Por meio de um estudo, também feito com apoio da FAPESP, os pesquisadores conseguiram que a norma brasileira fosse alterada em 2013 e que o intervalo de proteção à radiação conferida pelos óculos escuros comercializados no Brasil passasse a ser de 280 a 400 nm.
Em 2015, contudo, a norma foi revogada e substituída pela ISO 12312-1, que estabeleceu que os óculos de sol comercializados no país devem possuir filtros que confiram proteção à radiação UV no comprimento de onda de 280 a 380 nm, conforme a norma europeia e a primeira versão da brasileira.

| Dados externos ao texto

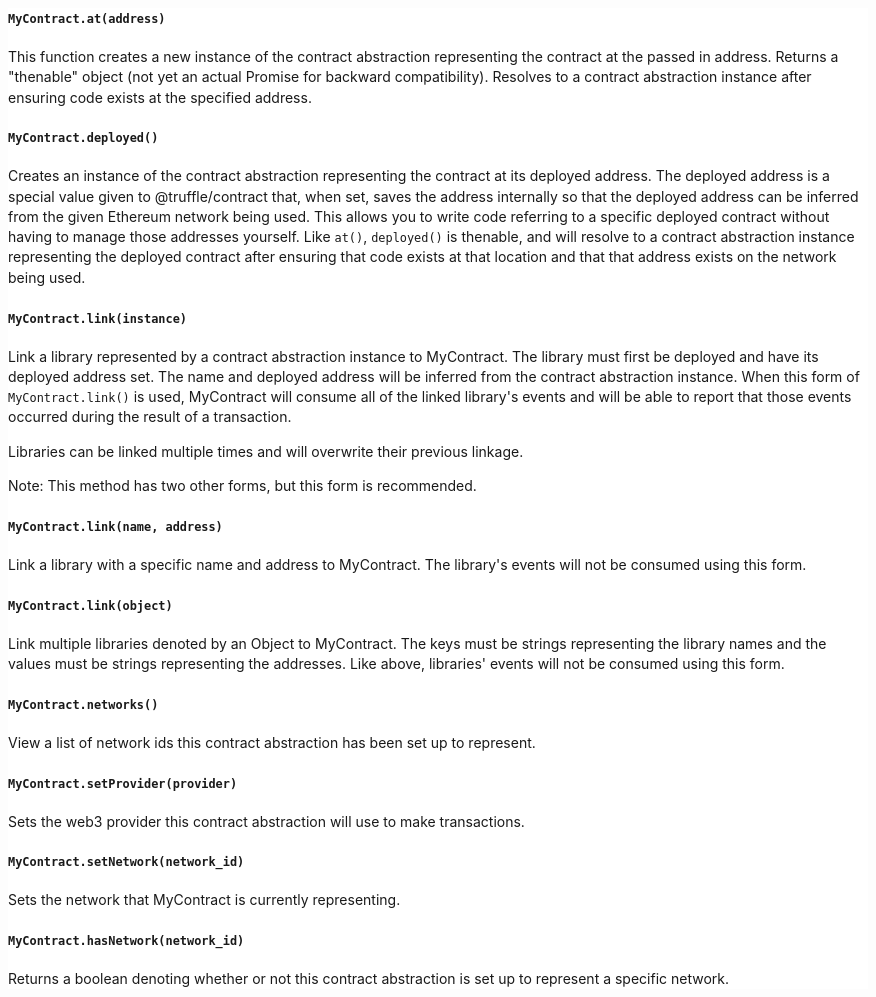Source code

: #### `MyContract.at(address)`

This function creates a new instance of the contract abstraction representing the contract at the passed in address. Returns a "thenable" object (not yet an actual Promise for backward compatibility). Resolves to a contract abstraction instance after ensuring code exists at the specified address.

#### `MyContract.deployed()`

Creates an instance of the contract abstraction representing the contract at its deployed address. The deployed address is a special value given to @truffle/contract that, when set, saves the address internally so that the deployed address can be inferred from the given Ethereum network being used. This allows you to write code referring to a specific deployed contract without having to manage those addresses yourself. Like `at()`, `deployed()` is thenable, and will resolve to a contract abstraction instance representing the deployed contract after ensuring that code exists at that location and that that address exists on the network being used.

#### `MyContract.link(instance)`

Link a library represented by a contract abstraction instance to MyContract. The library must first be deployed and have its deployed address set. The name and deployed address will be inferred from the contract abstraction instance. When this form of `MyContract.link()` is used, MyContract will consume all of the linked library's events and will be able to report that those events occurred during the result of a transaction.

Libraries can be linked multiple times and will overwrite their previous linkage.

Note: This method has two other forms, but this form is recommended.

#### `MyContract.link(name, address)`

Link a library with a specific name and address to MyContract. The library's events will not be consumed using this form.

#### `MyContract.link(object)`

Link multiple libraries denoted by an Object to MyContract. The keys must be strings representing the library names and the values must be strings representing the addresses. Like above, libraries' events will not be consumed using this form.

#### `MyContract.networks()`

View a list of network ids this contract abstraction has been set up to represent.

#### `MyContract.setProvider(provider)`

Sets the web3 provider this contract abstraction will use to make transactions.

#### `MyContract.setNetwork(network_id)`

Sets the network that MyContract is currently representing.

#### `MyContract.hasNetwork(network_id)`

Returns a boolean denoting whether or not this contract abstraction is set up to represent a specific network.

“Essa norma precisa ser revista. Os limites de proteção à exposição à radiação UV estabelecidos são insuficientes para proteger efetivamente a saúde ocular dos brasileiros”, afirmou Ventura.
A pesquisadora apresentou em maio deste ano os resultados do estudo para o comitê técnico do National Institute of Standards and Technology (NIST) – o Inmetro dos Estados Unidos – que concordou com a necessidade de revisão dos parâmetros do teste padrão de qualidade dos óculos de sol e, consequentemente, da revisão das normas nacionais do produto.
“Embora nossos cálculos de irradiância solar estejam baseados principalmente em cidades brasileiras, outros países também podem se beneficiar, especialmente aqueles localizados em latitudes similares”, apontou Ventura.
Segundo os pesquisadores, a exposição à radiação UV varia entre as latitudes mundiais, sendo que os países tropicais são expostos a índices extremamente elevados tanto no verão como no inverno.
Dessa forma, os óculos de sol usados em países do hemisfério Sul podem ter que ser substituídos mais frequentemente dos que os utilizados no hemisfério Norte, uma vez que, de forma geral, esses últimos países estão situados em latitudes mais elevadas do que os do hemisfério Sul.
O artigo “Equivalence between solar irradiance and solar simulators in aging tests of sunglasses” (doi: 10.1186/s12938-016-0209-7), de Masili e Ventura, pode ser lido na revista BioMedical Engineering OnLine.